United States District Court, S.D. New York
August 6, 2004.
THE DWECK LAW FIRM, L.L.P., Plaintiff,
CYNTHIA ALLEN MANN, Defendant.
The opinion of the court was delivered by: SHIRA SCHEINDLIN, District Judge
OPINION & ORDER
The Dweck Law Firm, L.L.P. ("the Dweck firm" or "the firm")
filed this diversity action against Cynthia Allen Mann ("Mann"),
a former client, alleging breach of the covenant of good faith
and fair dealing. A bench trial began on August 3, 2004, and was
scheduled to conclude on August 4, 2004. At the close of the
defendant's case, the firm elected to withdraw its claim for
breach of the covenant of good faith and fair dealing, and
instead pursue a claim against Mann for fees based on quantum
meruit. This decision was driven by the Second Circuit's
decision in Universal Acupuncture Pain Servs., P.C. v. Quadrino
& Schwartz, 370 F.3d 259 (2d Cir. 2004), where the Court of
Appeals held that under New York law,
[i]f a lawyer is discharged for cause, he or she is
not entitled to legal fees. If the lawyer is
discharged without cause and prior to the conclusion of the case, however, he or she may
recover either (1) in quantum meruit, the fair and
reasonable value of the services rendered, or (2) a
contingent portion of the former client's ultimate
recovery, but only if both of the parties have so
agreed. . . . Recovery on a quantum meruit basis is
called for even where the attorney discharged without
fault was employed under a contingent fee contract.
Id, 370 F.3d 259
, 263 (2d Cir. 2004) (quotation marks and
citations omitted). It is undisputed that Dweck was discharged
Therefore, the only remaining issue is
the calculation of the reasonable value of the services the firm
provided to Mann.
Prior to September 23, 1998, Mann engaged the Dweck firm to
advise her with respect to various issues involving her
employment with First Union National Bank ("First Union" or "the
Bank"). On September 23, 1998, the parties entered into a written
retainer agreement, whereby the firm agreed to prosecute,
negotiate, adjust or settle a claim for wrongful discharge, age
and gender discrimination, harassment, failure to promote, and mental
anguish against First Union and others, on Mann's behalf.

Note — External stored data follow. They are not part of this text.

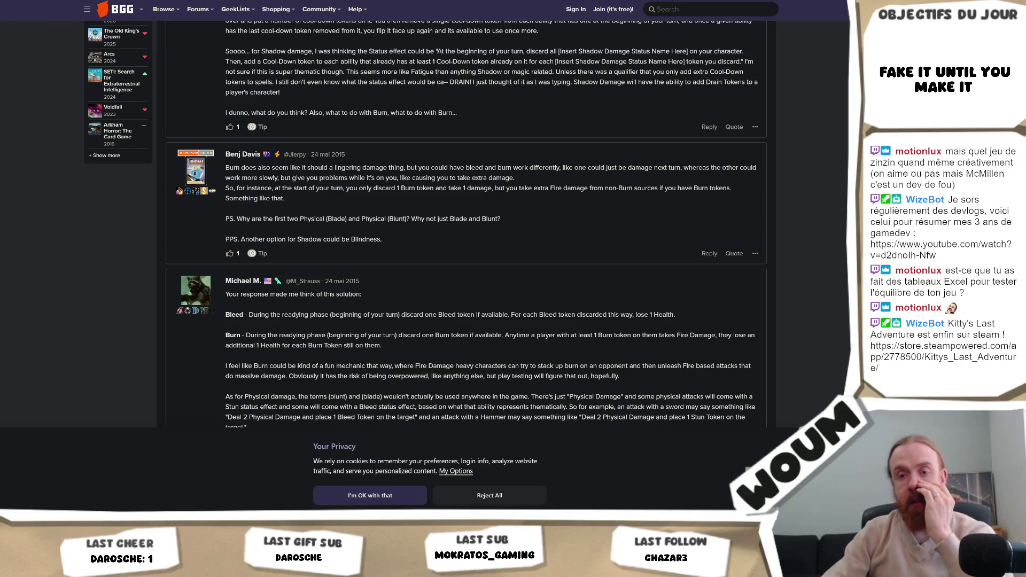
pyautogui.press('alt+Tab')
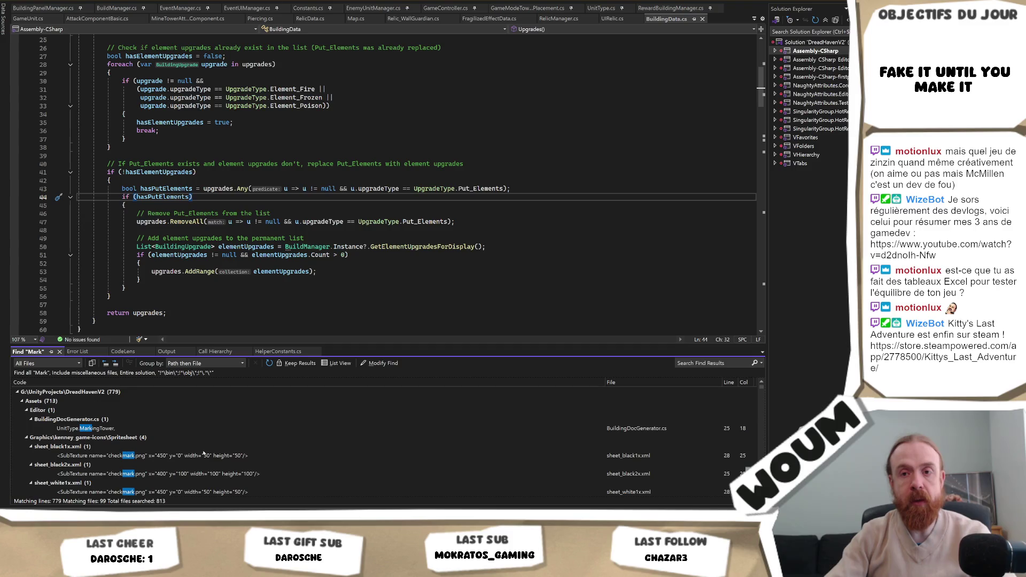
# Step: Collapse the Spritesheet, NaughtyAttributes and Plugins result groups and open MarkEffectData.cs at its class declaration
pyautogui.click(26, 438)
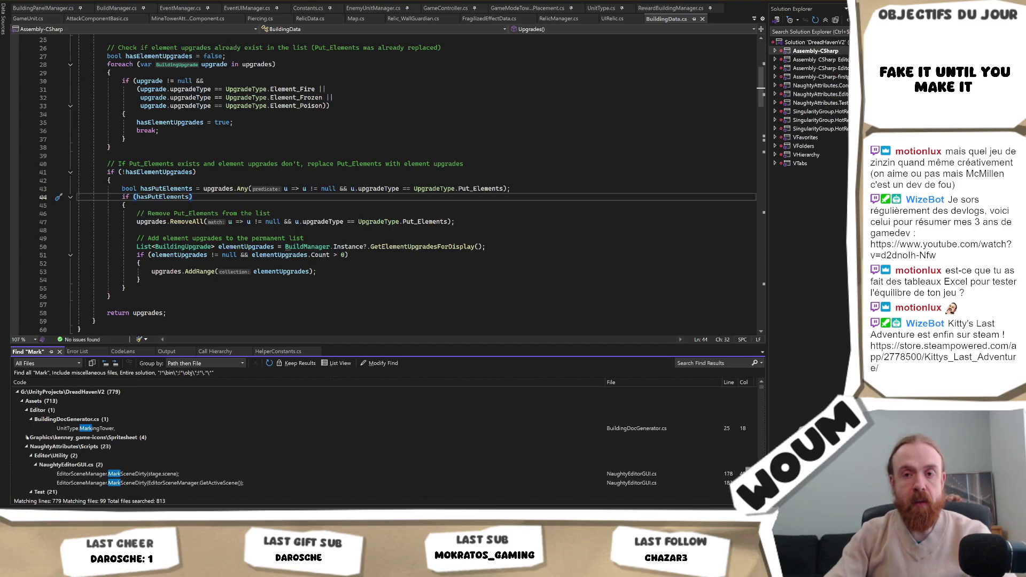
pyautogui.scroll(-1, 38, 433)
pyautogui.click(26, 410)
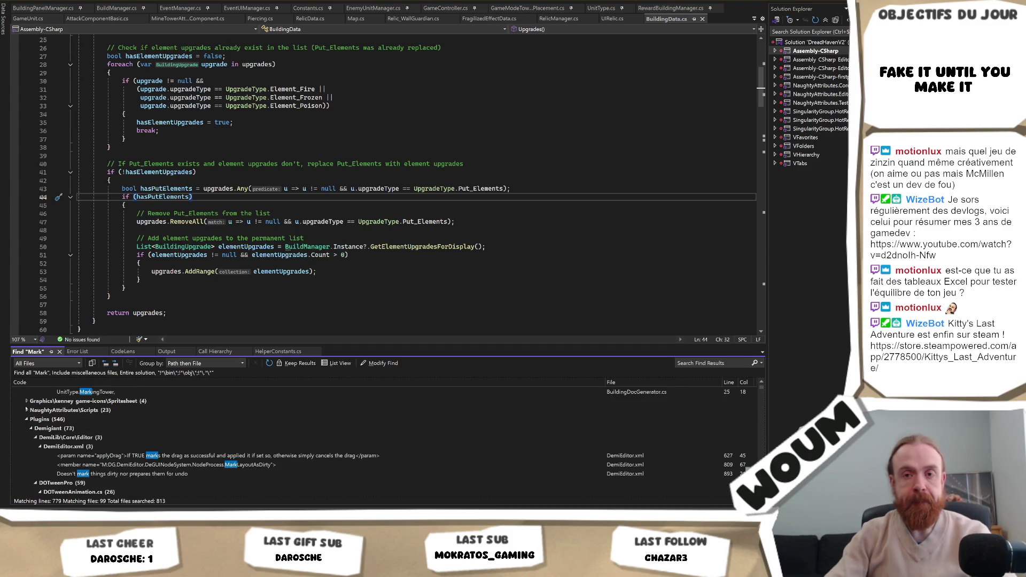
pyautogui.click(26, 419)
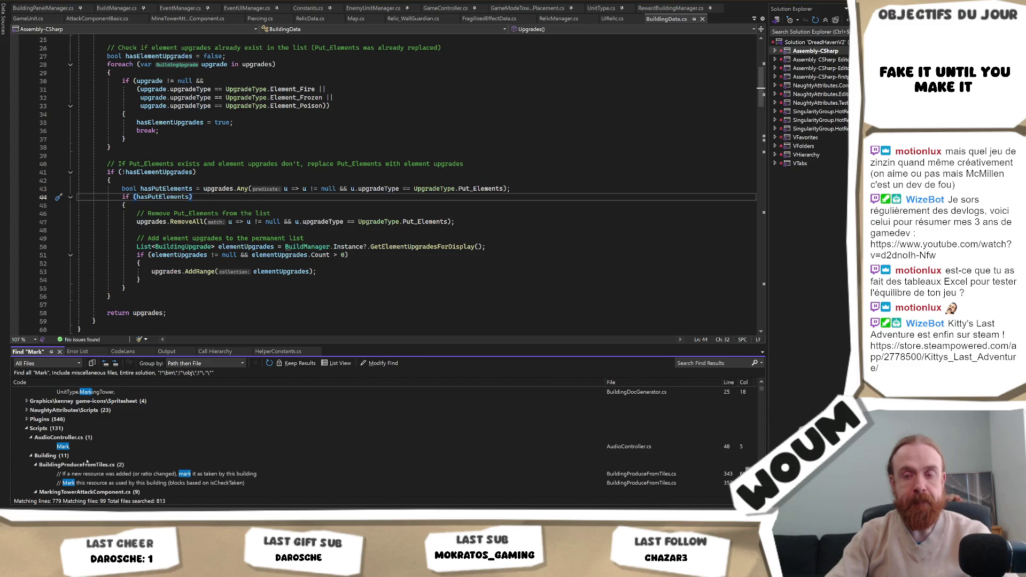
pyautogui.scroll(-1, 87, 461)
pyautogui.scroll(-2, 113, 460)
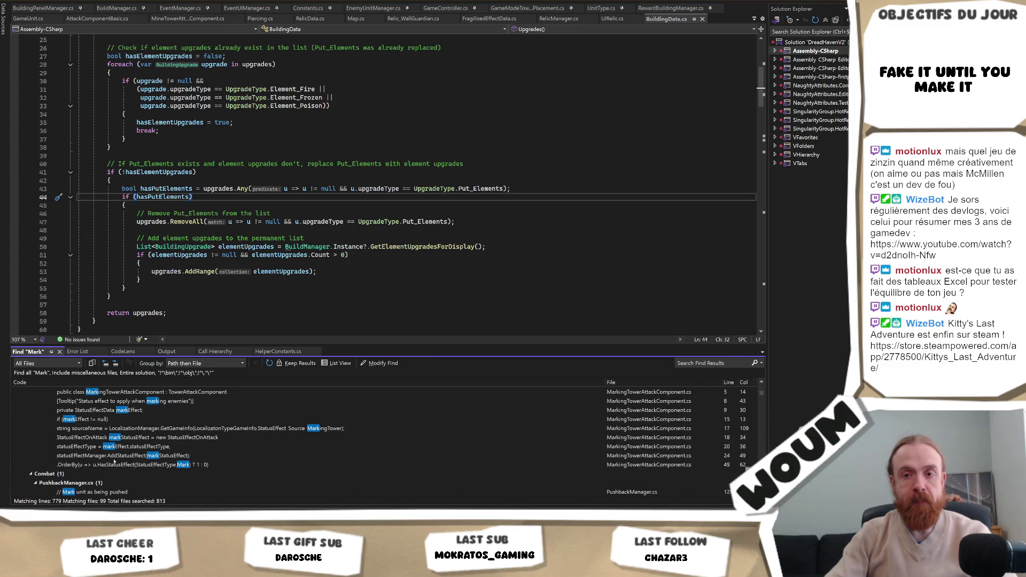
pyautogui.scroll(2, 114, 460)
pyautogui.scroll(-4, 114, 460)
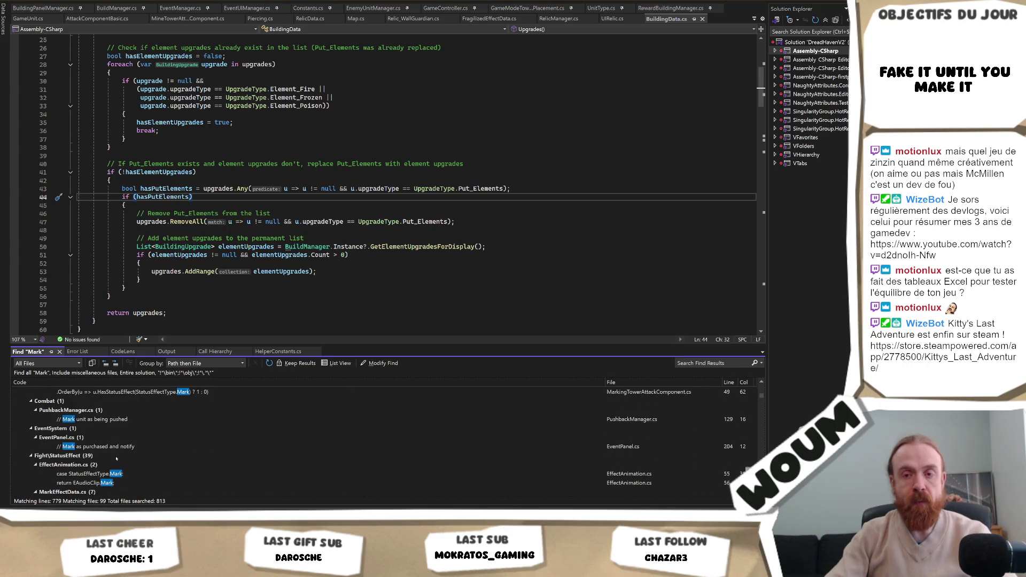
pyautogui.scroll(-1, 117, 457)
pyautogui.scroll(-1, 117, 457)
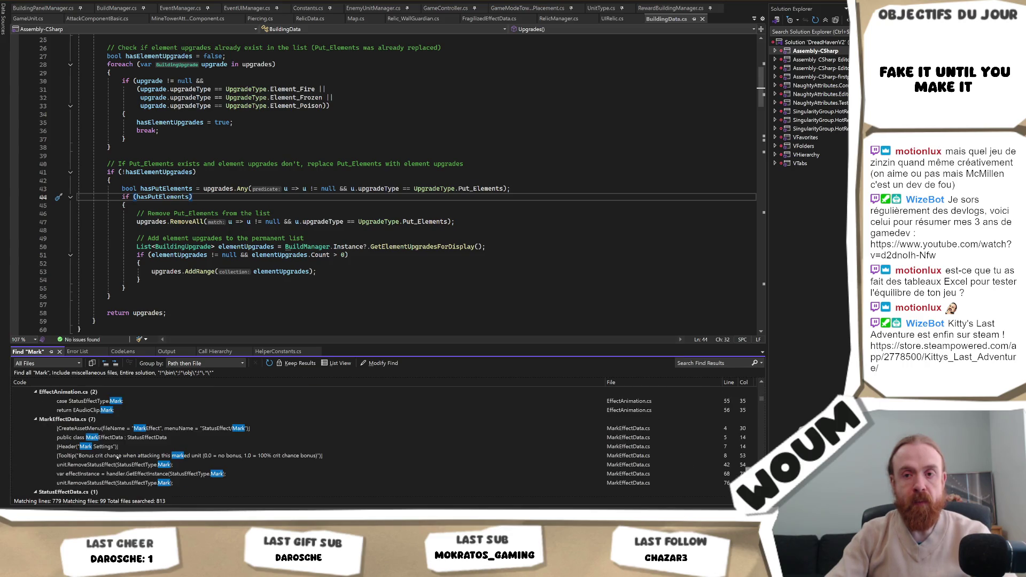
pyautogui.doubleClick(114, 439)
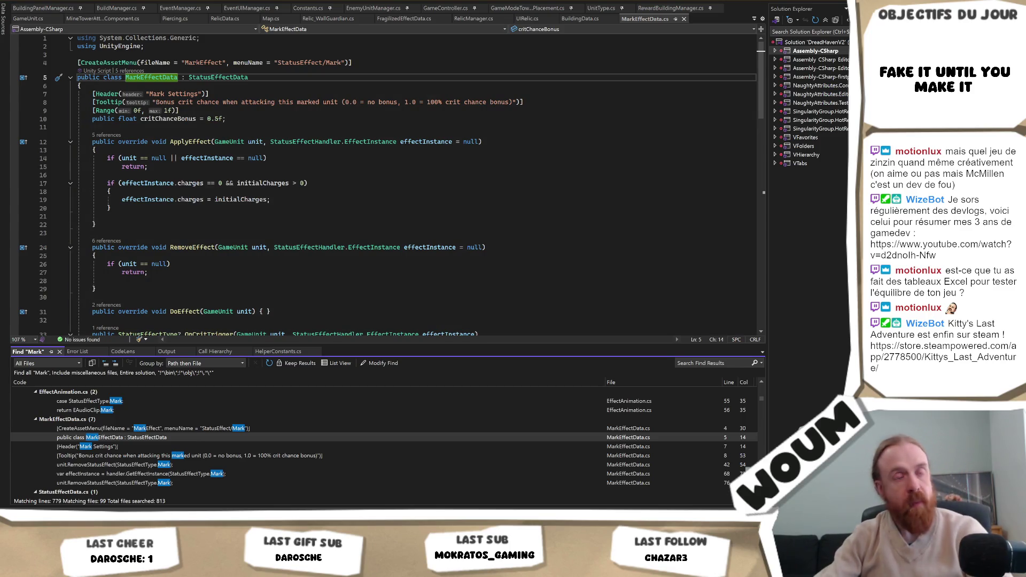
# Step: Place the cursor on the early return in MarkEffectData's ApplyEffect
pyautogui.click(475, 166)
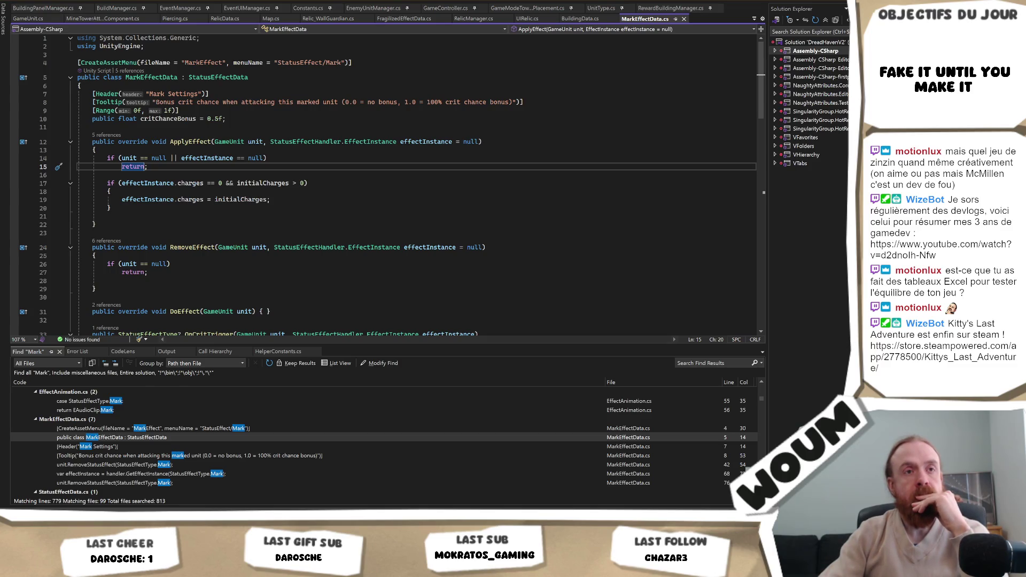
# Step: Go to the end of the charges reset block, then open the fragilizedReduction match in GameUnit.cs
pyautogui.click(480, 209)
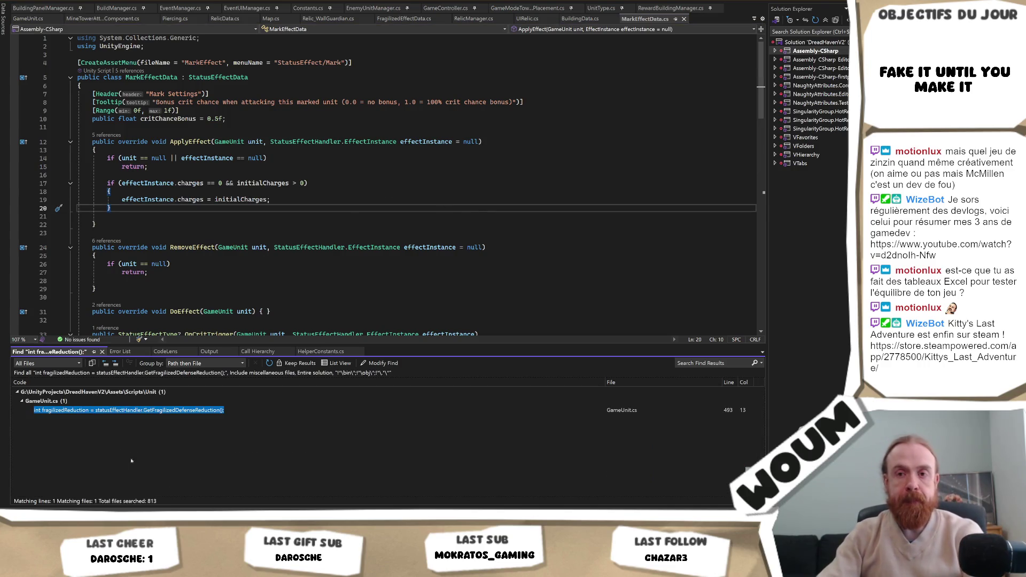
pyautogui.doubleClick(184, 418)
# Step: Review defense usage in GetEffectiveDefense, then find all ConsumeFragilizedChargeOnHit uses across the solution
pyautogui.click(96, 230)
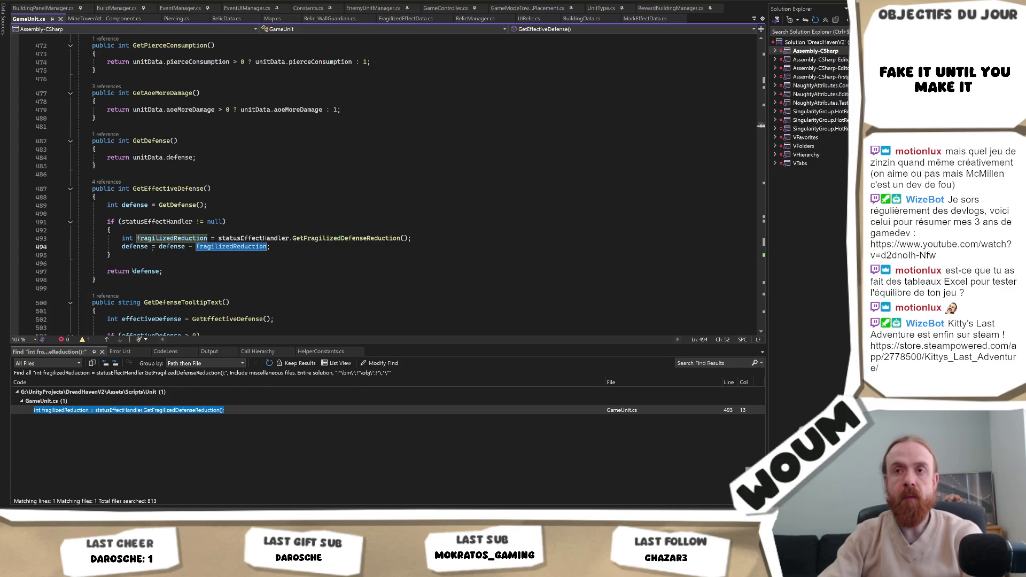
pyautogui.click(134, 271)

Pursuant to the retainer agreement, Mann was to pay $12,500 upon
execution of the agreement, and, "[s]hould the action or
proceeding result in a recovery, whether by suit, settlement or
otherwise, [Dweck] shall receive thirty-three and one-third (33
1/3%) percent of all sums recovered against which [Mann] shall be
credited the Twelve Thousand Five Hundred ($12,500) Dollars
advanced to [Dweck] hereunder." See Retainer Agreement Between
Cynthia Allen Mann and the Dweck Law Firm L.L.P. ("Retainer
Agreement"). Mann paid the $12,500.
In connection with its obligations under the retainer
agreement, Jack Dweck, a principal of the firm, entered into
negotiations with First Union on Mann's behalf. As a result of
these negotiations, the Bank offered Mann $1 million, plus
outplacement services. Mann declined the settlement offer.
Thereafter, Mann and First Union agreed to mediate their dispute.
During a February, 1999 mediation before the Honorable Richard
Cohen, First Union offered Mann $1,035,000. Dweck recommended
that Mann accept the offer, but she declined because she believed
her claim was worth more.*fn2 By letter dated March 22, 1999, Mann terminated her relationship with the firm,
having paid no fees beyond the original $12,500.
Sometime in 1999, Mann retained a new attorney to pursue her
claim against the Bank. In February, 2000, acting through her new
attorney, Mann filed suit against First Union in the United
States District Court for the Northern District of Illinois,
seeking $4 million in damages. The action was transferred to the
Western District of North Carolina in June, 2000, and trial is
scheduled for November, 2004.
II. APPLICABLE LAW
Under New York law,*fn3 when a discharged attorneys seeks
to recover fees in quantum meruit, courts consider "various
factors in  determin[ing]  the reasonable value of the
services rendered." Ingber v. Sabato, 645 N.Y.S.2d 918, 920 (3d
Dep't 1996). These factors include, inter alia, "the difficulty
of the matter, the nature and extent of the services rendered,
the time reasonably expended on those services, the quality of
performance by counsel, the qualifications of counsel, the amount
at issue, and the results obtained (to the extent known)." Sequa Corp. v. GBJ Corp., 156 F.3d 136, 148 (2d
Cir. 1998). See also General Star Indemnity Co. v. Custom
Editions Upholstery Corp, 940 F. Supp. 645, 652 (S.D.N.Y. 1996);
Smith v. Boscov's Dep't Store, 596 N.Y.S.2d 575, 576 (3d Dep't
1993); Meyer, Suozzi, English & Klein, P.C. v. Albin & Richman,
196 Misc.2d 159, 163 (Dist. Ct. Nassau Co. 2003). "The
determination of the reasonable value of the attorney's services
is a matter within the sound discretion of the trial court."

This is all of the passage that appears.